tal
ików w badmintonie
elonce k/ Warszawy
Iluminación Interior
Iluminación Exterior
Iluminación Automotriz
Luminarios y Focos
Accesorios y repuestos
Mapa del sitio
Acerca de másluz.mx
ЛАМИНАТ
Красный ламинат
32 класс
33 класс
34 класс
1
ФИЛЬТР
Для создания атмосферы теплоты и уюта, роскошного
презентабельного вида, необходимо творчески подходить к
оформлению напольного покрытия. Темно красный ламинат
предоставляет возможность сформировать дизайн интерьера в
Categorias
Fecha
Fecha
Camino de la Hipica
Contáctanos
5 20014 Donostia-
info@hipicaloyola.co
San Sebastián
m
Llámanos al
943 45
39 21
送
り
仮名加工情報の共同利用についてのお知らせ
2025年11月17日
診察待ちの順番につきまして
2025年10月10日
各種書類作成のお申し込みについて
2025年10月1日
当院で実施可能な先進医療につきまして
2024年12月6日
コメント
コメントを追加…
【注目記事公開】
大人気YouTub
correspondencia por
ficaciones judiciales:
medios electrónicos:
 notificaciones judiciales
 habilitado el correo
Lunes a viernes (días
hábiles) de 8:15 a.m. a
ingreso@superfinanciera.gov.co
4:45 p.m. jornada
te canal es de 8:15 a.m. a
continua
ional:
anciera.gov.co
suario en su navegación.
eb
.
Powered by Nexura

#### Problem to work on
Filter the listing above by the word "Iluminación"; copy each line that passes.

#### Output for this exercise
Iluminación Interior
Iluminación Exterior
Iluminación Automotriz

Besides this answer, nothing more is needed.